I am a student in psychology, but I have very little familiarity with linguistics. I am doing working on flexible cognition and memory, and we are developing a task that requires participants to select objects that can be used to satisfy goals, while systematically varying the association with the object and the goal.
Goals are given as 'tasks' that can be expressed as an infinitive, i.e. "To Dig", and participants would then select a noun (from a field of distractors) that could best be used to perform the task, i.e. "Shovel" or "Stick". The latter would be an example of an object that could be used to perform the task, but is not usually associated with the task in the way that a shovel is.

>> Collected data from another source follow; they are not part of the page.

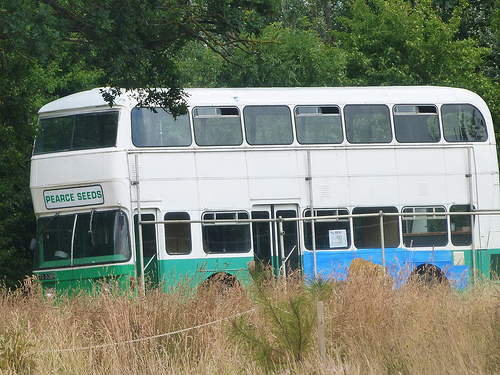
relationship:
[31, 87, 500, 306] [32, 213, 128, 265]
bus has windshield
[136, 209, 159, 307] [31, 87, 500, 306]
door on bus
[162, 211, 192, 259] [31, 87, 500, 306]
window of bus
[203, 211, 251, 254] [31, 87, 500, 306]
window of bus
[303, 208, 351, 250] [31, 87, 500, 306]
window of bus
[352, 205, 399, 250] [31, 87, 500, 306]
window of bus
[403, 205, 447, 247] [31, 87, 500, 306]
window of bus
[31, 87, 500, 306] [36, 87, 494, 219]
bus has levels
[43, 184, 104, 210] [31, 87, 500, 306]
letters on bus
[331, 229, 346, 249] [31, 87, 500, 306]
object on bus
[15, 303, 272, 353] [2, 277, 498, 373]
wire in grass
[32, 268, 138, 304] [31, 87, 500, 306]
bumper on bus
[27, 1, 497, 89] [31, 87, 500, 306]
trees behind bus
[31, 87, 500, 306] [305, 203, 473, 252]
bus has windows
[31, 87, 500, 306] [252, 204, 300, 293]
bus has door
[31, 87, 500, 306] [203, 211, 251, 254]
bus has window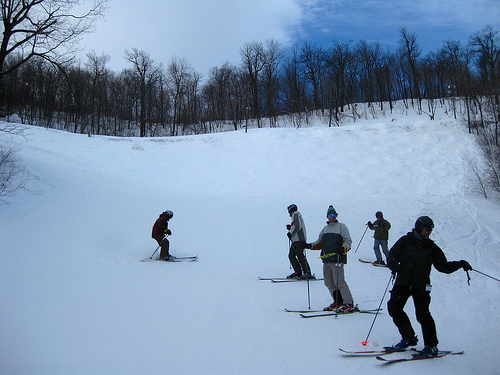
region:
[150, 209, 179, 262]
skier next to skier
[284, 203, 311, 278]
skier next to skier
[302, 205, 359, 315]
skier next to skier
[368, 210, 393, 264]
skier next to skier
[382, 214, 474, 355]
skier next to skier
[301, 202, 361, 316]
skier in front of skier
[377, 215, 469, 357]
skier in front of skier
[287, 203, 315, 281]
skier in front of skier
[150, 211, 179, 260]
skier in front of trees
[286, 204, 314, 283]
skier in front of trees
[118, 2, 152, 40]
white clouds in blue sky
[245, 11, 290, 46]
white clouds in blue sky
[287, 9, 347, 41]
white clouds in blue sky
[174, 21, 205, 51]
white clouds in blue sky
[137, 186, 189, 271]
skier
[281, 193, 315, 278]
skier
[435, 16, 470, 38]
white clouds in blue sky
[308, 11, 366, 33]
white clouds in blue sky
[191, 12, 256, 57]
white clouds in blue sky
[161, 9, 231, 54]
white clouds in blue sky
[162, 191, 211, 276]
person on blue skis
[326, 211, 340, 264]
man wearing gray jacket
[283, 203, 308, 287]
man wearing black pants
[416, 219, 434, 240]
man in black hat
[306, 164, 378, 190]
ripples in white snow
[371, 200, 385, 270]
man in blue pants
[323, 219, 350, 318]
man on skis wearing googles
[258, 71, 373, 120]
grove of sparse trees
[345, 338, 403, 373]
man on red and white skis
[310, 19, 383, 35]
sky is an electric blue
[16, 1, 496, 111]
white cloud in blue sky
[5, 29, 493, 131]
trees with no leaves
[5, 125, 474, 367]
face of snowy slope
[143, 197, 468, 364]
five skiers on snow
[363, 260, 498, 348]
poles in skiers hands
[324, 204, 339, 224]
hat on skiers head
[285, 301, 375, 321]
two skis on snow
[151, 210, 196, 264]
skier bent forward with poles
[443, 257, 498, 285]
pole lifted in the air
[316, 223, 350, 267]
two toned winter jacket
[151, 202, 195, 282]
skier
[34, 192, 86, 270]
white snow on hill side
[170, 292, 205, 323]
white snow on hill side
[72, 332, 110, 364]
white snow on hill side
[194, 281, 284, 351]
white snow on hill side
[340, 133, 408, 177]
white snow on hill side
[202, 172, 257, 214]
white snow on hill side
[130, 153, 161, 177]
white snow on hill side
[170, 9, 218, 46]
white clouds in blue sky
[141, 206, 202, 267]
person skiing toward the right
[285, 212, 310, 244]
white and grey ski jacket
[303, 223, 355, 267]
grey and green ski jacket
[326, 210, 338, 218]
goggles on a person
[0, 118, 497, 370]
slope covered in snow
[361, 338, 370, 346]
orange tip of a ski pole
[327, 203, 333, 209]
ball on top of a ski cap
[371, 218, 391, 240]
green colored ski jacket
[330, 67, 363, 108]
a tree with bare branches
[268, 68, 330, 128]
a tree with bare branches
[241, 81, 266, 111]
a tree with bare branches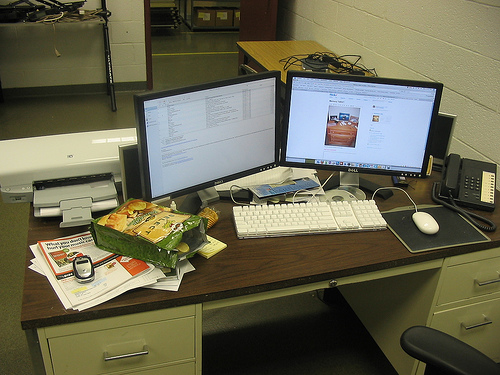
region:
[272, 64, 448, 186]
computer monitor with text displayed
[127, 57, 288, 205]
computer monitor with text displayed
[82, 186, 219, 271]
plastic bag filled with food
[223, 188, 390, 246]
computer keyboard with white keys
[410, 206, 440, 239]
plastic computer mouse colored white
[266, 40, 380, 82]
pile of black wires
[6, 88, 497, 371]
this is a desk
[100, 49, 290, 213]
this is a computer monitor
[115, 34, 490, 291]
two monitors on desk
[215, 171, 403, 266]
this is a keyboard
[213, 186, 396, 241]
the keyboard is white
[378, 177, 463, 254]
this is a mouse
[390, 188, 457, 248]
the mouse is white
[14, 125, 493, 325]
wooden top of desk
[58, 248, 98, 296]
this is a phone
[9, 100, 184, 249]
this is a printer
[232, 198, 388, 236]
white corded computer keyboard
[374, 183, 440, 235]
white corded computer mouse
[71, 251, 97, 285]
black and silver flip cellphone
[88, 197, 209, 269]
open bag of potato chips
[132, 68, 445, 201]
two black frame computer screens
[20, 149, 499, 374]
metal desk with brown top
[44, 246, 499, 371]
two sets of filing cabinets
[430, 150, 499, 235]
Black corded telephone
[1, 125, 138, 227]
shiny gray printer with paper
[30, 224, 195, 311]
cellphone on top of pile of paper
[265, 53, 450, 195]
computer monitor on desk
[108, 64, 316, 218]
computer monitor on desk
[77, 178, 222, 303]
pack of crackers on desk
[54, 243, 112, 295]
cell phone on desk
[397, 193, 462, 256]
white mouse on mouse pad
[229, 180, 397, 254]
white keyboard on desk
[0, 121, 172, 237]
printer on desk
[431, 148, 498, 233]
black phone on desk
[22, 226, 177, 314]
papers on desk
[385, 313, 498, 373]
black handle of chair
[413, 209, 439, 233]
white corded mouse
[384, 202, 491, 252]
black mouse pad under the mouse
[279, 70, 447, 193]
computer monitor next to computer monitor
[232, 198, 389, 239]
white keyboard in front of computer monitor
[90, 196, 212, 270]
green bag on top of the desk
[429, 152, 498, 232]
black phone on top of the desk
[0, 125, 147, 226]
printer behind computer monitor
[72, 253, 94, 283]
silver flip phone on top of a pile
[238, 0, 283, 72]
door is open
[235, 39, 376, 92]
table is visible behind computer monitor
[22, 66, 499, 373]
desk with two computer monitors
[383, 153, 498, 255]
phone next to mouse pad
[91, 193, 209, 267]
bag of chips next to monitor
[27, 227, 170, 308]
cell phone on top of papers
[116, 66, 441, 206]
Two computer monitors.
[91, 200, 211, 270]
An open bag of cookies.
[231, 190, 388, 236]
A white keyboard.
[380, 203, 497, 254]
A mouse sitting on a mousepad.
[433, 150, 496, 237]
A black office telephone.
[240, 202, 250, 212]
white key on the computer keyboard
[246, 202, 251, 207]
white key on the computer keyboard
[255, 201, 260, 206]
white key on the computer keyboard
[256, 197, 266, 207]
white key on the computer keyboard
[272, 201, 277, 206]
white key on the computer keyboard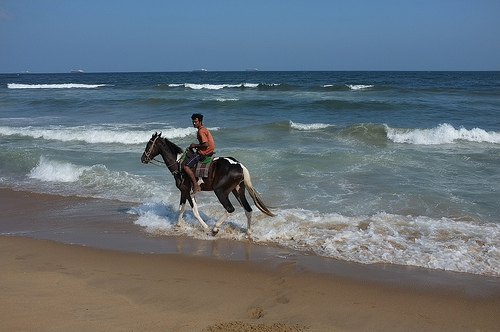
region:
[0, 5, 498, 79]
The sky is clear.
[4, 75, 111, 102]
The white foam from the waves.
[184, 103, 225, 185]
The man riding the horse.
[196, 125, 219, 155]
The man is wearing a red shirt.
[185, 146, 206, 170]
The man is wearing black pants.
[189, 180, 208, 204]
The man is not wearing shoes.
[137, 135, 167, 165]
The face of the horse.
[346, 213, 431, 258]
the water is white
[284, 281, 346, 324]
the sand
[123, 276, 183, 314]
the sand on the beach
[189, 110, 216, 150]
the man on the horse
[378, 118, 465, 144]
a wave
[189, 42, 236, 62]
a clear blue sky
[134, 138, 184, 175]
a black horse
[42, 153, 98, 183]
water is white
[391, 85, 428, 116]
the blue water in the ocean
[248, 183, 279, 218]
the horses tail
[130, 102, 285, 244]
man riding a horse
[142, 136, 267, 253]
a black and white horse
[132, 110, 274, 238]
Man riding on a horse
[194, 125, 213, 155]
Orange shirt on a man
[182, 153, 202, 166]
Black shorts on a man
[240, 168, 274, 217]
Long tail on a horse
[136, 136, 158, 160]
Bridle on a horse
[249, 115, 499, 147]
Wave in the ocean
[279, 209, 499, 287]
Water washing onto the shore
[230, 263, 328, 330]
Footprints in the sand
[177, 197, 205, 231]
White legs on a horse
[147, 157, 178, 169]
Reins on a horse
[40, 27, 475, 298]
the ocean is here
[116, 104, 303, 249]
the man is on a horse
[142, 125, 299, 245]
the horse is black and white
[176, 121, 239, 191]
the horse is saddled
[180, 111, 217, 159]
the man has dark skin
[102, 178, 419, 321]
the waves are small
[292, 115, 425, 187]
the ocean is green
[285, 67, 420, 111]
the ocean is blue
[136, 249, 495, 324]
the beach is sandy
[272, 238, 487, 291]
the sand is wet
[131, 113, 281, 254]
boy on horse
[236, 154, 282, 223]
horse with white tail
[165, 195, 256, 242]
horse has white feet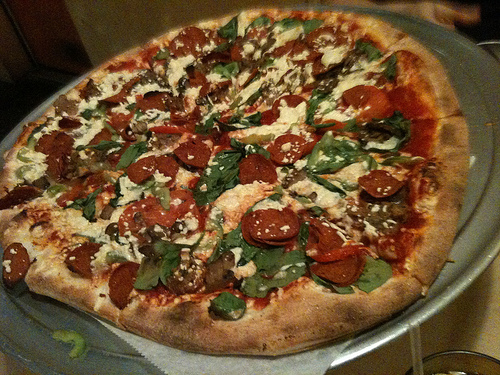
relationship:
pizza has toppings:
[184, 44, 238, 76] [315, 175, 369, 221]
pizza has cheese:
[184, 44, 238, 76] [258, 89, 309, 122]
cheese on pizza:
[258, 89, 309, 122] [184, 44, 238, 76]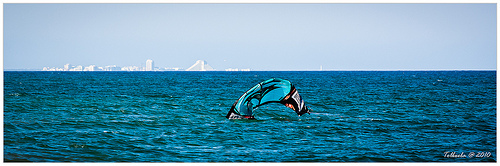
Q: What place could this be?
A: It is an ocean.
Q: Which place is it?
A: It is an ocean.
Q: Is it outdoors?
A: Yes, it is outdoors.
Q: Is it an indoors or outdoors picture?
A: It is outdoors.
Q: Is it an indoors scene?
A: No, it is outdoors.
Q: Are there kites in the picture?
A: Yes, there is a kite.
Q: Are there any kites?
A: Yes, there is a kite.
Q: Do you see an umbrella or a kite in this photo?
A: Yes, there is a kite.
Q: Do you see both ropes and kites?
A: No, there is a kite but no ropes.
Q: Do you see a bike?
A: No, there are no bikes.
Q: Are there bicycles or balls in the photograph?
A: No, there are no bicycles or balls.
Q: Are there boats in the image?
A: No, there are no boats.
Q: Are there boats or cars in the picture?
A: No, there are no boats or cars.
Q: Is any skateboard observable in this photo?
A: No, there are no skateboards.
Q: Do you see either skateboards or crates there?
A: No, there are no skateboards or crates.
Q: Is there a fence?
A: No, there are no fences.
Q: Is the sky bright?
A: Yes, the sky is bright.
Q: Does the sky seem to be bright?
A: Yes, the sky is bright.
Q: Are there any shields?
A: No, there are no shields.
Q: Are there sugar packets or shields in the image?
A: No, there are no shields or sugar packets.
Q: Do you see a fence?
A: No, there are no fences.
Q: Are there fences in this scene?
A: No, there are no fences.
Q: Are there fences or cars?
A: No, there are no fences or cars.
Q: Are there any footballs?
A: No, there are no footballs.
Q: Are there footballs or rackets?
A: No, there are no footballs or rackets.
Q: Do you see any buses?
A: No, there are no buses.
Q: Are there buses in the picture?
A: No, there are no buses.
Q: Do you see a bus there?
A: No, there are no buses.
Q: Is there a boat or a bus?
A: No, there are no buses or boats.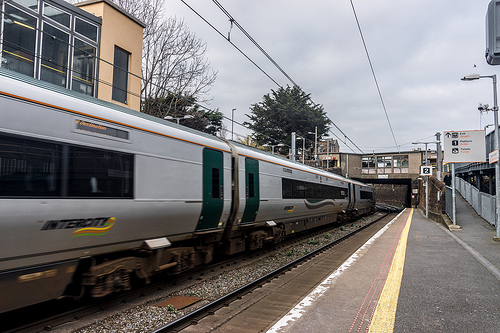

We would like to have some 'objective' measure of semantic relatedness between the goal (verb/infinitive) and the object (noun). Unfortunately, Wordnet and many other online databases of semantic relatedness don't let you get measures of semantic relatedness across different parts of speech.
So, the question: Does anyone know of a toolset that can be used to extract some measure of semantic relatedness between a word pair, i.e. ('Dig', 'Stick'), across parts of speech, while simultaneously allowing me to specify the part of speech associated with each word in the pair? (to stretch the above example, I want to be able to specify that dig is to be understood as a verb, as in 'to dig' not a noun as in 'let's go to the archeological dig')
I am reasonably fluent in python, and I have already set up NLTK on my computer, but for the life of me I can't figure out how to turn it toward this problem. Hopefully the answer is there somewhere, and if so, code examples would be highly appreciated.